The Jewish War: First half of Book 6
Apr. 19th, 2026 09:32 pmLast week: Sieges are awful. Josephus tells us that Titus really totally felt bad about all the awfulness (even though he didn't stop them) and there is a theory that maybe by "us" he meant "Berenice." Titus had dancing boys?? (Josephus does not mention any, sadly.) Does Samuel the Lamanite in the Book of Mormon owe anything to Josephus speaking truth to the wicked? Unclear. Talmud on the Sages vs. the Zealots as an interesting correlated story to Josephus. Poppea's complexity including both an interest in (conversion to?) Judaism as well as being ruthless; comparison to Constantine's much better press.
This week: The temple is destroyed.
Next week: End of Book 6.
This week: The temple is destroyed.
Next week: End of Book 6.
no subject
Date: 2026-04-20 04:35 am (UTC)Recap
Date: 2026-04-20 04:35 am (UTC)One of the stories involves the Jews setting fire to a colonnade (I didn't know what a colonnade was until now... I guess architecture is another thing I don't know about) which is obviously not good for the Romans who were on it. Nobody could help them, but it was at least some consolation to the doomed men to see the distress of the leader [Titus] for whom they were giving up their lives... Every one of them took with him to his death those cries, that sympathy coming from Caesar like some glorious burial shroud, and died content. Really? Really, Josephus? Another story is about a dude who asks his fellow soldier to break his fall by promising everything he has, but he doesn't ever have to pay up because "the weight of him flattened his catcher on the stone pavement with instantly fatal result."

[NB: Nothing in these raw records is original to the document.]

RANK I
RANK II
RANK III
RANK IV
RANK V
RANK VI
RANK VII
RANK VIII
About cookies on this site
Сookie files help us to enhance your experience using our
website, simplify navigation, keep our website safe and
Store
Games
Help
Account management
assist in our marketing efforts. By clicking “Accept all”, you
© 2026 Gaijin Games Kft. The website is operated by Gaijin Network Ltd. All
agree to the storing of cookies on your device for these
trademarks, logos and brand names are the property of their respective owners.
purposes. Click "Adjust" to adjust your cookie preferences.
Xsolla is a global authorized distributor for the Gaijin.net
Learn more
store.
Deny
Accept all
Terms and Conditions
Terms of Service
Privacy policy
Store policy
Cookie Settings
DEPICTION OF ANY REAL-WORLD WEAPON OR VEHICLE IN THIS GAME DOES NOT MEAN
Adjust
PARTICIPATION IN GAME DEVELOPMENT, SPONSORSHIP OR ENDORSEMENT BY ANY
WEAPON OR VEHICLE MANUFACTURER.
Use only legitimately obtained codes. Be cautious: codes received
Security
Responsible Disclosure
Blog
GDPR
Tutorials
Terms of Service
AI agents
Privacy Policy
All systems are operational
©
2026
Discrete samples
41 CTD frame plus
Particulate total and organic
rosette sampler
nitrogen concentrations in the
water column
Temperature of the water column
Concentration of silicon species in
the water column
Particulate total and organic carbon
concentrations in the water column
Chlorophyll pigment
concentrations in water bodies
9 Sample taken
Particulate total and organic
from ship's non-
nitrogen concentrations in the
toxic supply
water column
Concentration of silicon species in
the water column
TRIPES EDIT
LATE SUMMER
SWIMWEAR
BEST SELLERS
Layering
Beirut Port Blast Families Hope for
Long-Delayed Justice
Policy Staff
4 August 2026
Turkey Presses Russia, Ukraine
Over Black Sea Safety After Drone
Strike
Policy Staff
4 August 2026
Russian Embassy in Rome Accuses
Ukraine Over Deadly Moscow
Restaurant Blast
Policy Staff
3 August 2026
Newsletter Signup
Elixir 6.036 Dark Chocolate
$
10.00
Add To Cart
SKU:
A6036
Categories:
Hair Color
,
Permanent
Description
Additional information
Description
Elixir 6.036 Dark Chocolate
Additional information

Meanwhile, there is famine, resulting in the absolutely awful story of the woman who eats her own child. But it was the fathers, [Titus] said, not the mothers, who were responsible for the resort to such food: it was they who were obstinately remaining under arms even after privations as acute as these. I mean, on one hand we know Josephus is going to blame John for anything he can, but on the other, this actually sounds like a welcome exception to the rule that women get blamed for everything... maybe because Josephus is Jewish more than Roman? :P
Titus, now realizing that his attempt to spare a foreign temple was only causing injury and death to his own men, gave orders for the gates to be fired. Footnote says that this is the outer wall of the Temple enclosure. He then has a meeting where he and the others decide not to destroy the temple. Footnote says that "Sulpicius Severus, a Christian historian who wrote a universal chronicle in Latin in the late fourth and early fifth century AD, preserved a tradition, which may have come from Tacitus, that Titus' council of war had explicitly decided that the temple should be destroyed. But in favour of Josephus' accuracy in his account of this council are the date he was writing and his knowledge that many of those alleged to have been present could have denied its truth if it was an invention." However, if what
Anyway... one of the Roman soldiers, without waiting for orders and oblivious to the horror of what he was doing, in what must have been some devilish impulse grabbed a piece of the burning timber and, hoisted up by one of his colleagues, flung the brand through a gold-plated window which gave into the rooms lining the sanctuary on the north side. There is basically a riot in which Josephus says Caesar is trying to hold back the fire but various soldiers keep feeding it. And so, though it was none of Caesar's wish, the temple was fired.